* Brief *
Make an exact copy of the entries below with the pictures removed.

START Records to use

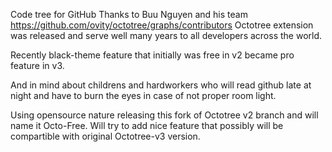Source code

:Code tree for GitHub
Thanks to Buu Nguyen and his team https://github.com/ovity/octotree/graphs/contributors
Octotree extension was released and serve well many years to all developers across the world. 

Recently black-theme feature that initially was free in v2 became pro feature in v3.

And in mind about childrens and hardworkers who will read github late at night and have to burn the eyes in case of not proper room light.

Using opensource nature releasing this fork of Octotree v2 branch and will name it Octo-Free. Will try to add nice feature that possibly will be compartible with original Octotree-v3 version.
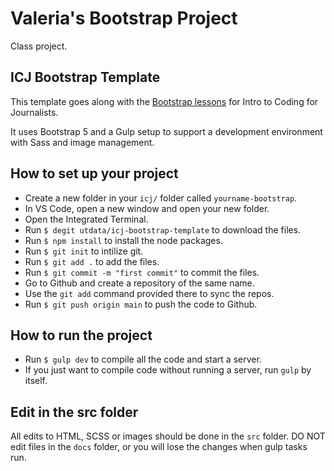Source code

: # Valeria's Bootstrap Project

Class project.

## ICJ Bootstrap Template

This template goes along with the [Bootstrap lessons](https://github.com/utdata/icj-class#bootstrap) for Intro to Coding for Journalists.

It uses Bootstrap 5 and a Gulp setup to support a development environment with Sass and image management.

## How to set up your project

- Create a new folder in your `icj/` folder called `yourname-bootstrap`.
- In VS Code, open a new window and open your new folder.
- Open the Integrated Terminal.
- Run `$ degit utdata/icj-bootstrap-template` to download the files.
- Run `$ npm install` to install the node packages.
- Run `$ git init` to intilize git.
- Run `$ git add .` to add the files.
- Run `$ git commit -m "first commit"` to commit the files.
- Go to Github and create a repository of the same name.
- Use the `git add` command provided there to sync the repos.
- Run `$ git push origin main` to push the code to Github.

## How to run the project

- Run `$ gulp dev` to compile all the code and start a server.
- If you just want to compile code without running a server, run `gulp` by itself.

## Edit in the src folder

All edits to HTML, SCSS or images should be done in the `src` folder. DO NOT edit files in the `docs` folder, or you will lose the changes when gulp tasks run.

END Records to use

* Task answer *
Source code

:Code tree for GitHub
Thanks to Buu Nguyen and his team https://github.com/ovity/octotree/graphs/contributors
Octotree extension was released and serve well many years to all developers across the world. 

Recently black-theme feature that initially was free in v2 became pro feature in v3.

And in mind about childrens and hardworkers who will read github late at night and have to burn the eyes in case of not proper room light.

Using opensource nature releasing this fork of Octotree v2 branch and will name it Octo-Free. Will try to add nice feature that possibly will be compartible with original Octotree-v3 version.
Source code

: # Valeria's Bootstrap Project

Class project.

## ICJ Bootstrap Template

This template goes along with the [Bootstrap lessons](https://github.com/utdata/icj-class#bootstrap) for Intro to Coding for Journalists.

It uses Bootstrap 5 and a Gulp setup to support a development environment with Sass and image management.

## How to set up your project

- Create a new folder in your `icj/` folder called `yourname-bootstrap`.
- In VS Code, open a new window and open your new folder.
- Open the Integrated Terminal.
- Run `$ degit utdata/icj-bootstrap-template` to download the files.
- Run `$ npm install` to install the node packages.
- Run `$ git init` to intilize git.
- Run `$ git add .` to add the files.
- Run `$ git commit -m "first commit"` to commit the files.
- Go to Github and create a repository of the same name.
- Use the `git add` command provided there to sync the repos.
- Run `$ git push origin main` to push the code to Github.

## How to run the project

- Run `$ gulp dev` to compile all the code and start a server.
- If you just want to compile code without running a server, run `gulp` by itself.

## Edit in the src folder

All edits to HTML, SCSS or images should be done in the `src` folder. DO NOT edit files in the `docs` folder, or you will lose the changes when gulp tasks run.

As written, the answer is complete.